Horber Lyriker stellt im Kloster sein neuestes Werk mit dem Titel "Zusammenkunft" vor / Das "Baby" ist 223 Seiten stark und kerngesund

Von Peter Morlok Horb. Walle Sayer las – und im großen Klostersaal war am Freitagabend kein leerer Stuhl mehr zu finden. Er stellte sein neuestes Werk vor: "Zusammenkunft". Im Kloster las der Autor an einem ihm bestens vertrauten Ort aus seinem Buch "Zusammenkunft" in einem Kreis aus Freunden, Familie, Weggefährten und Verehrern, wie er selbst sein zahlreich erschienenes Publikum bezeichnete.

Die Sturheit desÜberzeugten

Die Mitglieder vom Projekt Zukunft, zu denen Sayer schon seit Gründerzeiten zählt, hatten alle Hände voll zu tun, um dem Ansturm auf der Suche nach geistiger Zerstreuung Herr zu werden. Dieser Andrang war eine Verbeugung vor der Sprachkunst des Walle Sayer. Immer freundlich lächelnd, in sich ruhend und doch von Umtriebigkeit umgeben, geht der Schriftsteller seinen geraden Weg mit der festen Sturheit des Überzeugten.
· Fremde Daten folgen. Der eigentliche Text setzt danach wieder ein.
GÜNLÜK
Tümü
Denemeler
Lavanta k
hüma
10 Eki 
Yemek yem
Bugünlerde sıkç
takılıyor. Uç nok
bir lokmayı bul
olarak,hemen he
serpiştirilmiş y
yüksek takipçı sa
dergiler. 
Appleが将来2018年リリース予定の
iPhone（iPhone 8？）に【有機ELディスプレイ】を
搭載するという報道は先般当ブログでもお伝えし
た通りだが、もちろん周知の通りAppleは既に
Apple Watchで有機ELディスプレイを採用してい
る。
Im Umschlagstext des neuen Buches findet man ein Zitat des Lyrikers Richard Pietraß, der mit wenigen Worten die Arbeit des 1960 geborenen Sayer zusammenfassend skizziert: "Ein Meister des Minutiösen, querweltein gratwandernd zwischen Verrinnen und Entrinnen und noch dem Kleinsten zugewandt, erkennt er in ihm das Wunder alles Lebendigem: Feinheiten, die uns fortan freuen, wenn Pfützen den Himmel anhimmeln, Schnecke und Zeit einander bändigen, wir wieder um ein Ja oder Nein gealtert sind."
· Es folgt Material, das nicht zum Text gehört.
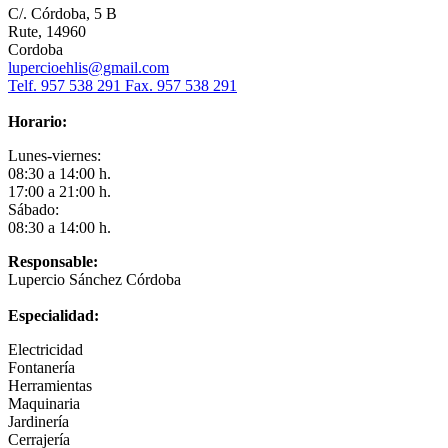
C/. Córdoba, 5 B
Rute, 14960
Cordoba
lupercioehlis@gmail.com
Telf. 957 538 291 Fax. 957 538 291
Horario:
Lunes-viernes:
08:30 a 14:00 h.
17:00 a 21:00 h.
Sábado:
08:30 a 14:00 h.
Responsable:
Lupercio Sánchez Córdoba
Especialidad:
Electricidad
Fontanería
Herramientas
Maquinaria
Jardinería
Cerrajería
Diese Worte sind wie das "Automatenpassfoto" – über die Walle Sayer sich auch so seine philosophischen Gedanken machte und diese dem Premierenpublikum vortrug. Sie spiegelten die ganze Seele der Sayerschen Kurzprosa wieder und lassen erahnen, mit welcher Detailverliebtheit und Beobachtungsgabe der in Dettingen lebendende Schriftstellers durchs Leben geht.

Verleger Hubert Klöpfer, in dessen Verlag "Bücher fürs Denken ohne Geländer" favorisiert sind, freut sich besonders über das nunmehr sechste gemeinsame Baby, wie er den neuen Band liebevoll nannte. Es sei 295,5 Gramm schwer, 223 Seiten groß und kerngesund, so seine Einschätzung.

Genetisch gesehen sei es zudem von allerbestem Erbgut, treffen sich doch bei dieser "Zusammenkunft" die besten Geschichten aus den fünf bisher vorausgegangenen Büchern mit neuen, bisher unveröffentlichten Kleinoden zeitgenössischer Spurensuche im Millimeterbereich.

Horst Köhler stimmtmit der Gitarre ein

Bevor der so Gelobte sein Publikum mitnahm in die Welt der "Wintermärchen" und "Bogenschützen", bevor er ein "Großvaterbild" zeichnete oder "Eine Tischrede an die Jahrgängler" hielt, stimmte Horst Köhler die Gäste mit seinem Spiel auf der akustischen Gitarre auf eine besondere Lesung ein. Der Abend kam einem Blick ins Drachenauge des Tages gleich, dem die meisten Menschen im Saal mit geschlossenen Augen folgten. Walle Sayer lud sie ein, "das Sichtbare anzuschauen, um vom Unsichtbaren etwas zu erahnen".